What you are asked to do:
Search the records below for the string "Type" and copy each line where it turns up.
══ Extracted information
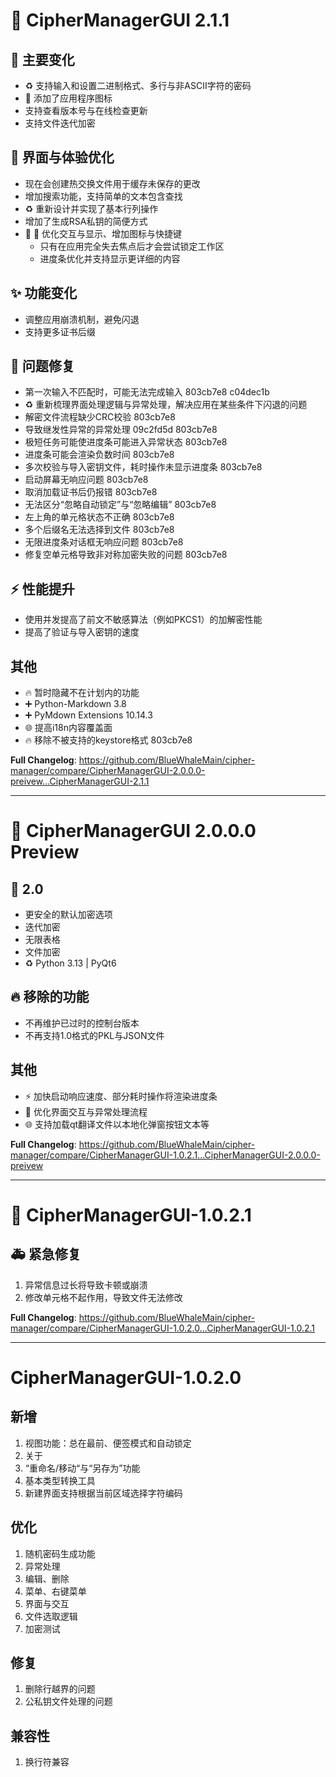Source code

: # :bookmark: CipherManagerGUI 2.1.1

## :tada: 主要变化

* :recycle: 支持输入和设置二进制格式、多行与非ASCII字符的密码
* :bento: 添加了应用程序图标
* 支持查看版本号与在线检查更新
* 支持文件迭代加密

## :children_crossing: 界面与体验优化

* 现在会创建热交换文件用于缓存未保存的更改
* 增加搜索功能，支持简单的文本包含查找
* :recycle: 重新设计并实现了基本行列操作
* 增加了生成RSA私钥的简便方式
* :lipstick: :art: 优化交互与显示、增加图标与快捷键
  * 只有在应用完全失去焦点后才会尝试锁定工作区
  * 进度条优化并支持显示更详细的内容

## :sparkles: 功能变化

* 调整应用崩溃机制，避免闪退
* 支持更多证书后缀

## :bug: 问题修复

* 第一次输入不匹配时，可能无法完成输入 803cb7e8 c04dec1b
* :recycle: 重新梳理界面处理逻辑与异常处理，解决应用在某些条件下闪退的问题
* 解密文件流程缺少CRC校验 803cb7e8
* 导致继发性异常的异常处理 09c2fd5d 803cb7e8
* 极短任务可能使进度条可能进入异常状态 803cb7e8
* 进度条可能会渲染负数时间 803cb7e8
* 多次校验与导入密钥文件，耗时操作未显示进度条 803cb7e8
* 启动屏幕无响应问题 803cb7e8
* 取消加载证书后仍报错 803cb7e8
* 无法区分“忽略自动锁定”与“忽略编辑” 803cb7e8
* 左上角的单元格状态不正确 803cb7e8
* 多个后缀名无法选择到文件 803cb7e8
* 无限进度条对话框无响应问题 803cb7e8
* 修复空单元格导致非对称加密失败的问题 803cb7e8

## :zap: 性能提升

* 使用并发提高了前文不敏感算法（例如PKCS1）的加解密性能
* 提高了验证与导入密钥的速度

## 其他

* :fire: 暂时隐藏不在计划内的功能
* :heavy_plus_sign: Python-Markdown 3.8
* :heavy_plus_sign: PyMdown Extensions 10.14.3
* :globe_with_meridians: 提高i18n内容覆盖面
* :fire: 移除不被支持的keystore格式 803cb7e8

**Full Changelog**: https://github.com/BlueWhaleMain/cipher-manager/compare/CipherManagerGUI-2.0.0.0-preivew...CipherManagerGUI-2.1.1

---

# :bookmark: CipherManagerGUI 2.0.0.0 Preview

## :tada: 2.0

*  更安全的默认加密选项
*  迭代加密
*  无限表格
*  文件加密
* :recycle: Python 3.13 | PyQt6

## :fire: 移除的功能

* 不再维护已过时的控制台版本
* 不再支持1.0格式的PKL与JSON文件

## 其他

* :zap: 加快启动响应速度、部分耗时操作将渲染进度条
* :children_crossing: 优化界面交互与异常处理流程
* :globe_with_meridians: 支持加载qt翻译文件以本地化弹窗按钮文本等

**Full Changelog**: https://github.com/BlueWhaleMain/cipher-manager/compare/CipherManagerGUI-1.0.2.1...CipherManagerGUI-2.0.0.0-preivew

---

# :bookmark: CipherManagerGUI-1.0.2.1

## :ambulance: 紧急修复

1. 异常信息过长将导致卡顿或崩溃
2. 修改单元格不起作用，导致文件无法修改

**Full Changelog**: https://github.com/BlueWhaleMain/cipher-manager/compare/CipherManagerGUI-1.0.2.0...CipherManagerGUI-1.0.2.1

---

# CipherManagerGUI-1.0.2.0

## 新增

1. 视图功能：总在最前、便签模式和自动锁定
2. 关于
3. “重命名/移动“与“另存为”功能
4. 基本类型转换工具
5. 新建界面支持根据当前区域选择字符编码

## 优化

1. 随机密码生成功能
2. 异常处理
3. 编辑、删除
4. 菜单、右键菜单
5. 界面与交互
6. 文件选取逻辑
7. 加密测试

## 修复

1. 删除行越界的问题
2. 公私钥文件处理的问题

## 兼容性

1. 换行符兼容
════
══ Extracted information
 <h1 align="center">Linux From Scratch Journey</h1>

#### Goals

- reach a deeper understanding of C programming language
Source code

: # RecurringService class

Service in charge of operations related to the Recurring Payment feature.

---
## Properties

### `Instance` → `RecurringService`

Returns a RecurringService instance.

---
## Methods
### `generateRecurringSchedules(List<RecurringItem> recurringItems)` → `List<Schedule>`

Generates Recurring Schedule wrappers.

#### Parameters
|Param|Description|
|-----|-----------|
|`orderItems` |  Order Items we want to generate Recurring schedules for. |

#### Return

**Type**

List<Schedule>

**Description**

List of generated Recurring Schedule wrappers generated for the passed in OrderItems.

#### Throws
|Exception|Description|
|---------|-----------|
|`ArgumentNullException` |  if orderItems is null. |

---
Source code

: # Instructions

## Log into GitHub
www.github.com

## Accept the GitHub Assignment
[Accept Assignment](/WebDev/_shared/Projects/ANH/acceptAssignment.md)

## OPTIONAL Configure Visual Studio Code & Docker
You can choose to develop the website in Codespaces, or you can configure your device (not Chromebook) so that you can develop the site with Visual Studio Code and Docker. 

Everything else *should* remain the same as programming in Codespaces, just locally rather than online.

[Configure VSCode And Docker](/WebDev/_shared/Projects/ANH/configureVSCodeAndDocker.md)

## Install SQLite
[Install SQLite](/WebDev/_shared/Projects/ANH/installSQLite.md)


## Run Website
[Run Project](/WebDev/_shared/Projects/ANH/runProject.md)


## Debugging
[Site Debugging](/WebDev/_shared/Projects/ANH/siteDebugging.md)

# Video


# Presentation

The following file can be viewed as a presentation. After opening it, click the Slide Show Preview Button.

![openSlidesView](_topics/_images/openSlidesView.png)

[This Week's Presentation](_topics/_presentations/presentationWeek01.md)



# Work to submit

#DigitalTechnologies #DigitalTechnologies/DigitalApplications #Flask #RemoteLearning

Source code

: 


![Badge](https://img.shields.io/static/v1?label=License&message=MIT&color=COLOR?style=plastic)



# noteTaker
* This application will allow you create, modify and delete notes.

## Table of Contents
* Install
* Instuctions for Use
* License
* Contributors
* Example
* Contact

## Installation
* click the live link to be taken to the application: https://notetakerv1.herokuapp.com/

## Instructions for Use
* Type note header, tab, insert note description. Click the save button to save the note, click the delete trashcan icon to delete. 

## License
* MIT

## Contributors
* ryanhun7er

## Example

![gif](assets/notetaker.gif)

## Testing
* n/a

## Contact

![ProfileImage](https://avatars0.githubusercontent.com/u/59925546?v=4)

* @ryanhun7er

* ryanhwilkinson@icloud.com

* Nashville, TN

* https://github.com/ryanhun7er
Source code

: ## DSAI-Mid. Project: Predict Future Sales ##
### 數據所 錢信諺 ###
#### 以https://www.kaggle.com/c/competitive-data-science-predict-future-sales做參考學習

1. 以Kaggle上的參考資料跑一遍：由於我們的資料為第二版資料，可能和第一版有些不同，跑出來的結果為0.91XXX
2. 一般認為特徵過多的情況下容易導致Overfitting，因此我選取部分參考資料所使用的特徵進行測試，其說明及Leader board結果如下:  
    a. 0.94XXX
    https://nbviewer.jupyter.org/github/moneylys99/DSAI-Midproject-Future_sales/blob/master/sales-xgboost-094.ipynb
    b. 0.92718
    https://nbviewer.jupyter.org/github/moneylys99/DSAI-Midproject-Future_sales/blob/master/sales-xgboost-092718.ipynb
════
Result of this task:
**Type**
* Type note header, tab, insert note description. Click the save button to save the note, click the delete trashcan icon to delete. 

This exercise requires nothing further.